▶ _Data provided_:

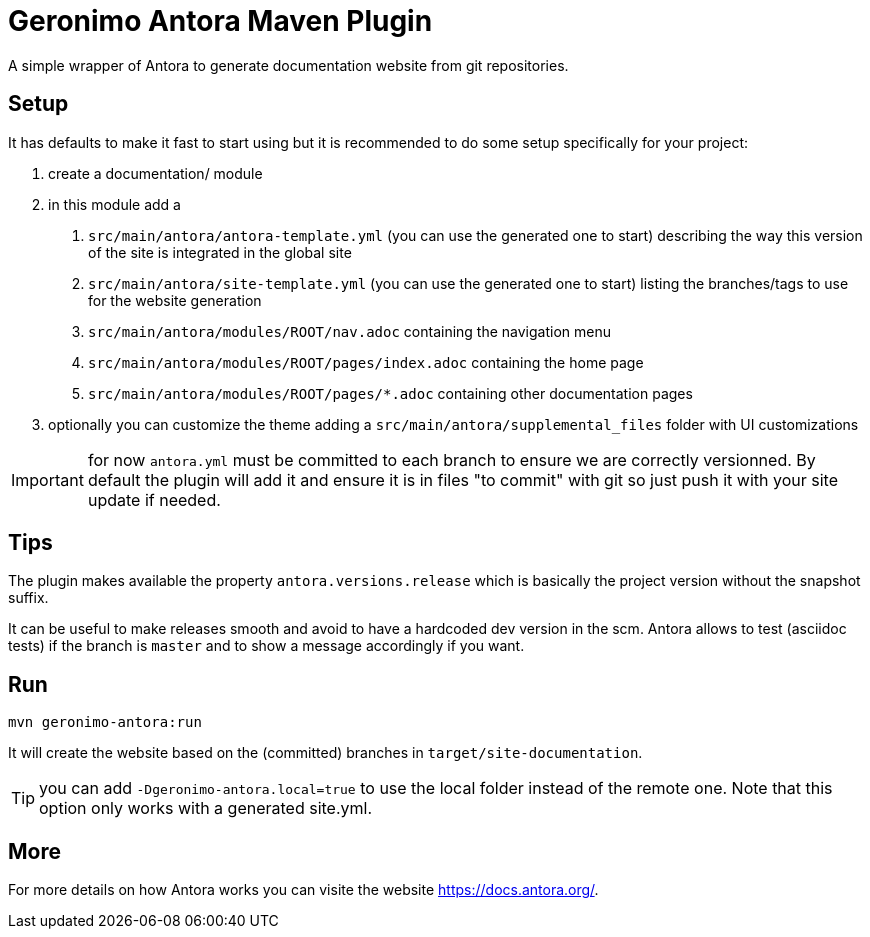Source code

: = Geronimo Antora Maven Plugin

A simple wrapper of Antora to generate documentation website
from git repositories.

== Setup

It has defaults to make it fast to start using
but it is recommended to do some setup specifically for your project:

1. create a documentation/ module
2. in this module add a
    a. `src/main/antora/antora-template.yml` (you can use the generated one to start)
    describing the way this version of the site is integrated in the global site
    b. `src/main/antora/site-template.yml` (you can use the generated one to start)
    listing the branches/tags to use for the website generation
    c. `src/main/antora/modules/ROOT/nav.adoc` containing the navigation menu
    c. `src/main/antora/modules/ROOT/pages/index.adoc` containing the home page
    c. `src/main/antora/modules/ROOT/pages/*.adoc` containing other documentation pages
3. optionally you can customize the theme adding a `src/main/antora/supplemental_files` folder with UI customizations

IMPORTANT: for now `antora.yml` must be committed to each branch to ensure we are correctly versionned. By default
the plugin will add it and ensure it is in files "to commit" with git so just push it with your site update if needed.

== Tips

The plugin makes available the property `antora.versions.release`
which is basically the project version without the snapshot suffix.

It can be useful to make releases smooth and avoid to have a hardcoded dev version in the scm.
Antora allows to test (asciidoc tests) if the branch is `master` and to show a message accordingly if you want.

== Run

[source,sh]
----
mvn geronimo-antora:run
----

It will create the website based on the (committed) branches
in `target/site-documentation`.

TIP: you can add `-Dgeronimo-antora.local=true` to use the local folder
instead of the remote one. Note that this option only works with a generated site.yml.

== More

For more details on how Antora works you can visite the website https://docs.antora.org/.

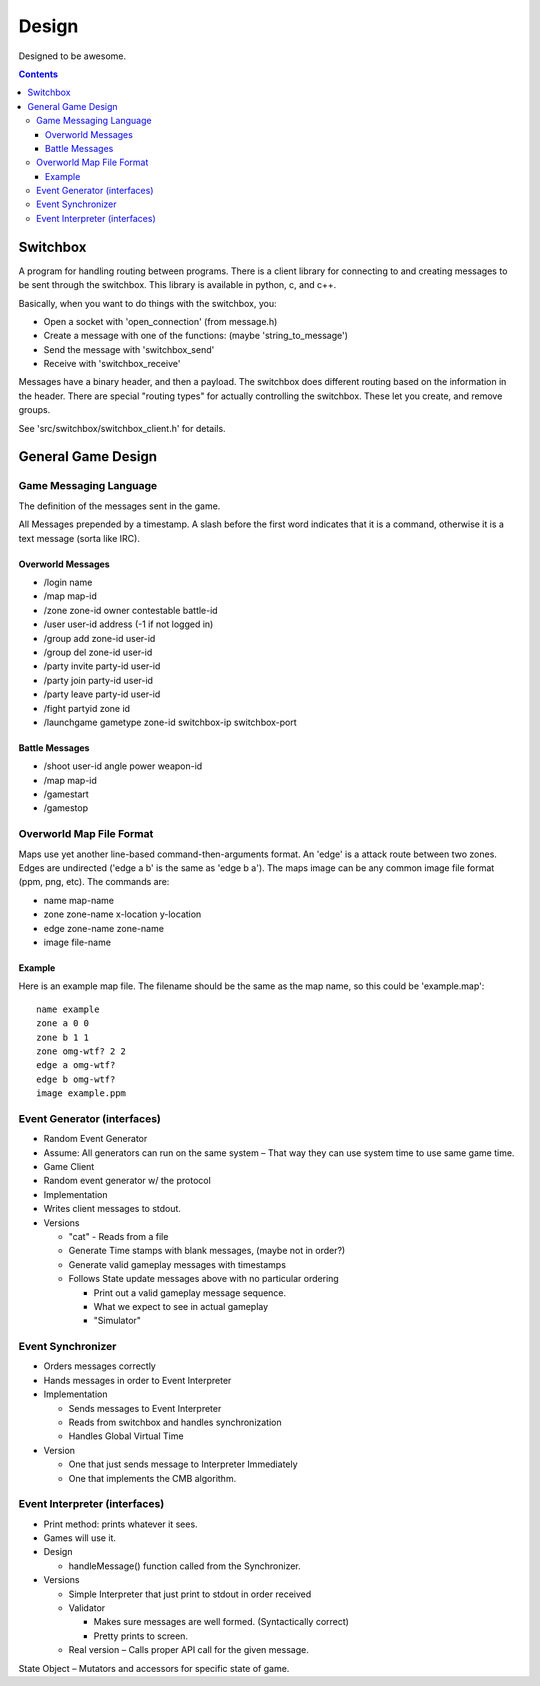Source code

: ======
Design
======

Designed to be awesome.

.. contents::


Switchbox
=========

A program for handling routing between programs.  There is a client
library for connecting to and creating messages to be sent through the
switchbox.  This library is available in python, c, and c++.

Basically, when you want to do things with the switchbox, you:

- Open a socket with 'open_connection' (from message.h)
- Create a message with one of the functions: (maybe
  'string_to_message')
- Send the message with 'switchbox_send'
- Receive with 'switchbox_receive'

Messages have a binary header, and then a payload.  The switchbox does
different routing based on the information in the header.  There are
special "routing types" for actually controlling the switchbox.  These
let you create, and remove groups.

See 'src/switchbox/switchbox_client.h' for details.


General Game Design
===================

Game Messaging Language
-----------------------

The definition of the messages sent in the game.

All Messages prepended by a timestamp.  A slash before the first word
indicates that it is a command, otherwise it is a text message (sorta
like IRC).


Overworld Messages
^^^^^^^^^^^^^^^^^^

- /login name
- /map map-id
- /zone zone-id owner contestable battle-id
- /user user-id address (-1 if not logged in)
- /group add zone-id user-id
- /group del zone-id user-id
- /party invite party-id user-id
- /party join party-id user-id
- /party leave party-id user-id
- /fight partyid zone id
- /launchgame gametype zone-id switchbox-ip switchbox-port


Battle Messages
^^^^^^^^^^^^^^^

- /shoot user-id angle power weapon-id
- /map map-id
- /gamestart
- /gamestop


Overworld Map File Format
-------------------------

Maps use yet another line-based command-then-arguments format.  An
'edge' is a attack route between two zones.  Edges are undirected
('edge a b' is the same as 'edge b a').  The maps image can be any
common image file format (ppm, png, etc).  The commands are:

- name map-name
- zone zone-name x-location y-location
- edge zone-name zone-name
- image file-name

Example
^^^^^^^

Here is an example map file.  The filename should be the same as the
map name, so this could be 'example.map'::

  name example
  zone a 0 0
  zone b 1 1
  zone omg-wtf? 2 2
  edge a omg-wtf?
  edge b omg-wtf?
  image example.ppm


Event Generator (interfaces)
----------------------------

- Random Event Generator
- Assume: All generators can run on the same system – That way they
  can use system time to use same game time.
- Game Client
- Random event generator w/ the protocol
- Implementation
- Writes client messages to stdout.
- Versions

  - "cat" - Reads from a file
  - Generate Time stamps with blank messages, (maybe not in order?)
  - Generate valid gameplay messages with timestamps
  - Follows State update messages above with no particular ordering

    - Print out a valid gameplay message sequence.
    - What we expect to see in actual gameplay
    - "Simulator"

Event Synchronizer
------------------

- Orders messages correctly
- Hands messages in order to Event Interpreter
- Implementation

  - Sends messages to Event Interpreter
  - Reads from switchbox and handles synchronization
  - Handles Global Virtual Time

- Version

  - One that just sends message to Interpreter Immediately
  - One that implements the CMB algorithm.


Event Interpreter (interfaces)
------------------------------

- Print method: prints whatever it sees.
- Games will use it.
- Design

  - handleMessage() function called from the Synchronizer.

- Versions

  - Simple Interpreter that just print to stdout in order received
  - Validator

    - Makes sure messages are well formed. (Syntactically correct)
    - Pretty prints to screen.

  - Real version – Calls proper API call for the given message.

State Object – Mutators and accessors for specific state of game.
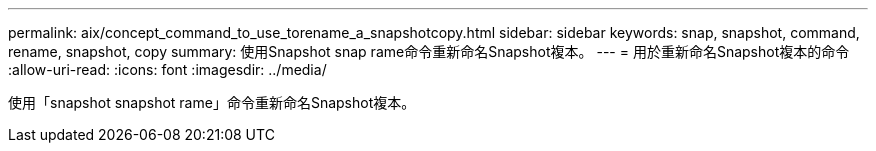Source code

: ---
permalink: aix/concept_command_to_use_torename_a_snapshotcopy.html 
sidebar: sidebar 
keywords: snap, snapshot, command, rename, snapshot, copy 
summary: 使用Snapshot snap rame命令重新命名Snapshot複本。 
---
= 用於重新命名Snapshot複本的命令
:allow-uri-read: 
:icons: font
:imagesdir: ../media/


[role="lead"]
使用「snapshot snapshot rame」命令重新命名Snapshot複本。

▶ _Work item_: For this exercise, give the listing again exactly as written, with the pictures omitted.

▶ _Response area_:
Source code

: = Geronimo Antora Maven Plugin

A simple wrapper of Antora to generate documentation website
from git repositories.

== Setup

It has defaults to make it fast to start using
but it is recommended to do some setup specifically for your project:

1. create a documentation/ module
2. in this module add a
    a. `src/main/antora/antora-template.yml` (you can use the generated one to start)
    describing the way this version of the site is integrated in the global site
    b. `src/main/antora/site-template.yml` (you can use the generated one to start)
    listing the branches/tags to use for the website generation
    c. `src/main/antora/modules/ROOT/nav.adoc` containing the navigation menu
    c. `src/main/antora/modules/ROOT/pages/index.adoc` containing the home page
    c. `src/main/antora/modules/ROOT/pages/*.adoc` containing other documentation pages
3. optionally you can customize the theme adding a `src/main/antora/supplemental_files` folder with UI customizations

IMPORTANT: for now `antora.yml` must be committed to each branch to ensure we are correctly versionned. By default
the plugin will add it and ensure it is in files "to commit" with git so just push it with your site update if needed.

== Tips

The plugin makes available the property `antora.versions.release`
which is basically the project version without the snapshot suffix.

It can be useful to make releases smooth and avoid to have a hardcoded dev version in the scm.
Antora allows to test (asciidoc tests) if the branch is `master` and to show a message accordingly if you want.

== Run

[source,sh]
----
mvn geronimo-antora:run
----

It will create the website based on the (committed) branches
in `target/site-documentation`.

TIP: you can add `-Dgeronimo-antora.local=true` to use the local folder
instead of the remote one. Note that this option only works with a generated site.yml.

== More

For more details on how Antora works you can visite the website https://docs.antora.org/.

Source code

: ======
Design
======

Designed to be awesome.

.. contents::


Switchbox
=========

A program for handling routing between programs.  There is a client
library for connecting to and creating messages to be sent through the
switchbox.  This library is available in python, c, and c++.

Basically, when you want to do things with the switchbox, you:

- Open a socket with 'open_connection' (from message.h)
- Create a message with one of the functions: (maybe
  'string_to_message')
- Send the message with 'switchbox_send'
- Receive with 'switchbox_receive'

Messages have a binary header, and then a payload.  The switchbox does
different routing based on the information in the header.  There are
special "routing types" for actually controlling the switchbox.  These
let you create, and remove groups.

See 'src/switchbox/switchbox_client.h' for details.


General Game Design
===================

Game Messaging Language
-----------------------

The definition of the messages sent in the game.

All Messages prepended by a timestamp.  A slash before the first word
indicates that it is a command, otherwise it is a text message (sorta
like IRC).


Overworld Messages
^^^^^^^^^^^^^^^^^^

- /login name
- /map map-id
- /zone zone-id owner contestable battle-id
- /user user-id address (-1 if not logged in)
- /group add zone-id user-id
- /group del zone-id user-id
- /party invite party-id user-id
- /party join party-id user-id
- /party leave party-id user-id
- /fight partyid zone id
- /launchgame gametype zone-id switchbox-ip switchbox-port


Battle Messages
^^^^^^^^^^^^^^^

- /shoot user-id angle power weapon-id
- /map map-id
- /gamestart
- /gamestop


Overworld Map File Format
-------------------------

Maps use yet another line-based command-then-arguments format.  An
'edge' is a attack route between two zones.  Edges are undirected
('edge a b' is the same as 'edge b a').  The maps image can be any
common image file format (ppm, png, etc).  The commands are:

- name map-name
- zone zone-name x-location y-location
- edge zone-name zone-name
- image file-name

Example
^^^^^^^

Here is an example map file.  The filename should be the same as the
map name, so this could be 'example.map'::

  name example
  zone a 0 0
  zone b 1 1
  zone omg-wtf? 2 2
  edge a omg-wtf?
  edge b omg-wtf?
  image example.ppm


Event Generator (interfaces)
----------------------------

- Random Event Generator
- Assume: All generators can run on the same system – That way they
  can use system time to use same game time.
- Game Client
- Random event generator w/ the protocol
- Implementation
- Writes client messages to stdout.
- Versions

  - "cat" - Reads from a file
  - Generate Time stamps with blank messages, (maybe not in order?)
  - Generate valid gameplay messages with timestamps
  - Follows State update messages above with no particular ordering

    - Print out a valid gameplay message sequence.
    - What we expect to see in actual gameplay
    - "Simulator"

Event Synchronizer
------------------

- Orders messages correctly
- Hands messages in order to Event Interpreter
- Implementation

  - Sends messages to Event Interpreter
  - Reads from switchbox and handles synchronization
  - Handles Global Virtual Time

- Version

  - One that just sends message to Interpreter Immediately
  - One that implements the CMB algorithm.


Event Interpreter (interfaces)
------------------------------

- Print method: prints whatever it sees.
- Games will use it.
- Design

  - handleMessage() function called from the Synchronizer.

- Versions

  - Simple Interpreter that just print to stdout in order received
  - Validator

    - Makes sure messages are well formed. (Syntactically correct)
    - Pretty prints to screen.

  - Real version – Calls proper API call for the given message.

State Object – Mutators and accessors for specific state of game.
Source code

: ---
permalink: aix/concept_command_to_use_torename_a_snapshotcopy.html 
sidebar: sidebar 
keywords: snap, snapshot, command, rename, snapshot, copy 
summary: 使用Snapshot snap rame命令重新命名Snapshot複本。 
---
= 用於重新命名Snapshot複本的命令
:allow-uri-read: 
:icons: font
:imagesdir: ../media/


[role="lead"]
使用「snapshot snapshot rame」命令重新命名Snapshot複本。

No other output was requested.